I have two banana plants in my 5g and last time I checked one was starting to grow leaves. Plants are just weird some times, why would the banana plant grow, but the anubias died. I guess our knowledge about plants only reaches so far.


----------



## Betta man (Mar 25, 2011)

Banana plant? Like the plant that you get bananas off of?


----------



## Murloc (Jul 26, 2012)

Betta man said:


> Banana plant? Like the plant that you get bananas off of?


Yes. Can you tell me why I had my Nymphoides aquatica for so long and it never gave me fruit?!?!


----------



## grogan (Jan 23, 2011)

Once this plant roots itself and is established...DAMN it has one of the best leaf structures in the hobby. I love the high gloss that it develops. Pictures do not due it justice.


----------



## BettaGuy (May 6, 2012)

Betta man said:


> Banana plant? Like the plant that you get bananas off of?


lol, they are called banana plants because they have this structure (not sure what its called) that looks like bananas on the bottom of the plant. I remeber that I placed mine upside down the first month wondering why it wouldn't grow until I checked it out online :chair:


----------



## Murloc (Jul 26, 2012)

grogan said:


> Once this plant roots itself and is established...DAMN it has one of the best leaf structures in the hobby. I love the high gloss that it develops. Pictures do not due it justice.

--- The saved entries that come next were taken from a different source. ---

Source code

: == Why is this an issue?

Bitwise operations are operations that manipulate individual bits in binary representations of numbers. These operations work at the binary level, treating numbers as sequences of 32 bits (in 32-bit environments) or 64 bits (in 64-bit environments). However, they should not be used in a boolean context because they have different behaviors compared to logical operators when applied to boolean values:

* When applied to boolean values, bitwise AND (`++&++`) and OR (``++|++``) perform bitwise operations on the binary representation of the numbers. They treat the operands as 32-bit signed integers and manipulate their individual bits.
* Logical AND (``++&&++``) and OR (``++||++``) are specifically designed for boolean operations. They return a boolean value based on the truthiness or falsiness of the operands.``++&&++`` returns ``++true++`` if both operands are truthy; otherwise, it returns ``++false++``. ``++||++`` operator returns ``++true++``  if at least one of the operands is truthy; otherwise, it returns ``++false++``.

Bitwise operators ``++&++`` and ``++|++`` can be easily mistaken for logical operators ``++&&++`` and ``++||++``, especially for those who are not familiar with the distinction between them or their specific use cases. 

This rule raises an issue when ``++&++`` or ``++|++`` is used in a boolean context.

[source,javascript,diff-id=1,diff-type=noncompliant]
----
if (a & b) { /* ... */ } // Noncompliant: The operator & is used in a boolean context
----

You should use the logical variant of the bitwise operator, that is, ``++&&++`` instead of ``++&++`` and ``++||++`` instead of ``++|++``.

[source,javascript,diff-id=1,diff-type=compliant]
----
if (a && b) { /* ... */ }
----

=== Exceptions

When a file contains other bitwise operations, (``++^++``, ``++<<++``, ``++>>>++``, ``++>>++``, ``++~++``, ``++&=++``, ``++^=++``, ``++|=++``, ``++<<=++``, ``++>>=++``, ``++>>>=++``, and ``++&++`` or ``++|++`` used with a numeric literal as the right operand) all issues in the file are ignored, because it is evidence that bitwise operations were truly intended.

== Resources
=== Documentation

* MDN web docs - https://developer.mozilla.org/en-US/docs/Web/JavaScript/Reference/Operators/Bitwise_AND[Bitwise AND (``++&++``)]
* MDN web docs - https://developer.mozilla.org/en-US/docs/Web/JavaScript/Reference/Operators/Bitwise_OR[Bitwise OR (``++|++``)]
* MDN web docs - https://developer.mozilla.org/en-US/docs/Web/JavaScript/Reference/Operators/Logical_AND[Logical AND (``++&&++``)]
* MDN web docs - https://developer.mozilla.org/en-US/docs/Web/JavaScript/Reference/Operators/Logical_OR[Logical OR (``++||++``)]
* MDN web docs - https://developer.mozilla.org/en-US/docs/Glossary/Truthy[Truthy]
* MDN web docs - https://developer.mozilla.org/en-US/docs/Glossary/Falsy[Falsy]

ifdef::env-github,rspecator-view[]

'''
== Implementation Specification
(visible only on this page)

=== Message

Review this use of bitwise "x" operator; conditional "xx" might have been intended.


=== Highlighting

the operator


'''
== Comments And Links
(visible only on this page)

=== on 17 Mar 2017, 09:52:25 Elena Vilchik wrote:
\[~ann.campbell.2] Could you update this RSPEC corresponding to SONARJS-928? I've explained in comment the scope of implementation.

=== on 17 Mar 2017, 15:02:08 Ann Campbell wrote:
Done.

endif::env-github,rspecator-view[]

Yeah they do! Mine always got GIANT leaves on them, never very tall, but very large... And once that happens, and the plant is grown, sometimes I swear that the leaves can looks plastic haha. I am going to put a few in my tank, the only problem is all the ones I find are just not as healthy as I would like. 

The Banana shaped roots are exactly just that. Large roots, used to store nutrients. If you go to pick them out, it is best to have them with "fat roots", then you know they are decently healthy.


----------